Given entries:

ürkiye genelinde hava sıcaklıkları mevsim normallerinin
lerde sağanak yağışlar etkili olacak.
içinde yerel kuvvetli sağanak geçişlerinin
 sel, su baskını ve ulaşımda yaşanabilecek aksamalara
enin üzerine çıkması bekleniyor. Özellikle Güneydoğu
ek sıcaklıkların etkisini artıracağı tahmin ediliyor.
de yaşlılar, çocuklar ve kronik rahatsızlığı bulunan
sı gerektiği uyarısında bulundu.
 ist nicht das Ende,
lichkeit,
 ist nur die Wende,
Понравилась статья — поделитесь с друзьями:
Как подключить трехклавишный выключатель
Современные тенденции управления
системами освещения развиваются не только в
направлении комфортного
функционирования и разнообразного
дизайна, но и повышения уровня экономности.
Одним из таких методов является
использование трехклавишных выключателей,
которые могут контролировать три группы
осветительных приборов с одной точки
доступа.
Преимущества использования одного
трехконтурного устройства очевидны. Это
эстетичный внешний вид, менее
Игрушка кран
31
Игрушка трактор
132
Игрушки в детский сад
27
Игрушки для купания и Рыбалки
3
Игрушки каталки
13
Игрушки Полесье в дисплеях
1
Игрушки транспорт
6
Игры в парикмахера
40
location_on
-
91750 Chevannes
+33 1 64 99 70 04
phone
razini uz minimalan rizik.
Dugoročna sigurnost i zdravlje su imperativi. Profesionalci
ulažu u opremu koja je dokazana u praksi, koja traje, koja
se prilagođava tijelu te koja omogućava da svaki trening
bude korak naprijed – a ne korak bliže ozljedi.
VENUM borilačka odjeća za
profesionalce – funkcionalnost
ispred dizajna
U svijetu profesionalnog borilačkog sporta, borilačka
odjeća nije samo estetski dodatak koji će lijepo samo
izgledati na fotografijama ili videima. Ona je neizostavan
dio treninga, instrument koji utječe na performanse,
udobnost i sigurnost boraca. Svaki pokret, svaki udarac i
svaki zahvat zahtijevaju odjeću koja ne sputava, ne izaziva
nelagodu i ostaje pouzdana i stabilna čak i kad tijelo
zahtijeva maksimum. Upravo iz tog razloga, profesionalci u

Task details:
Reproduce the text of every row above line for line, keeping each character unchanged.

Exercise solution:
ürkiye genelinde hava sıcaklıkları mevsim normallerinin
lerde sağanak yağışlar etkili olacak.
içinde yerel kuvvetli sağanak geçişlerinin
 sel, su baskını ve ulaşımda yaşanabilecek aksamalara
enin üzerine çıkması bekleniyor. Özellikle Güneydoğu
ek sıcaklıkların etkisini artıracağı tahmin ediliyor.
de yaşlılar, çocuklar ve kronik rahatsızlığı bulunan
sı gerektiği uyarısında bulundu.
 ist nicht das Ende,
lichkeit,
 ist nur die Wende,
Понравилась статья — поделитесь с друзьями:
Как подключить трехклавишный выключатель
Современные тенденции управления
системами освещения развиваются не только в
направлении комфортного
функционирования и разнообразного
дизайна, но и повышения уровня экономности.
Одним из таких методов является
использование трехклавишных выключателей,
которые могут контролировать три группы
осветительных приборов с одной точки
доступа.
Преимущества использования одного
трехконтурного устройства очевидны. Это
эстетичный внешний вид, менее
Игрушка кран
31
Игрушка трактор
132
Игрушки в детский сад
27
Игрушки для купания и Рыбалки
3
Игрушки каталки
13
Игрушки Полесье в дисплеях
1
Игрушки транспорт
6
Игры в парикмахера
40
location_on
-
91750 Chevannes
+33 1 64 99 70 04
phone
razini uz minimalan rizik.
Dugoročna sigurnost i zdravlje su imperativi. Profesionalci
ulažu u opremu koja je dokazana u praksi, koja traje, koja
se prilagođava tijelu te koja omogućava da svaki trening
bude korak naprijed – a ne korak bliže ozljedi.
VENUM borilačka odjeća za
profesionalce – funkcionalnost
ispred dizajna
U svijetu profesionalnog borilačkog sporta, borilačka
odjeća nije samo estetski dodatak koji će lijepo samo
izgledati na fotografijama ili videima. Ona je neizostavan
dio treninga, instrument koji utječe na performanse,
udobnost i sigurnost boraca. Svaki pokret, svaki udarac i
svaki zahvat zahtijevaju odjeću koja ne sputava, ne izaziva
nelagodu i ostaje pouzdana i stabilna čak i kad tijelo
zahtijeva maksimum. Upravo iz tog razloga, profesionalci u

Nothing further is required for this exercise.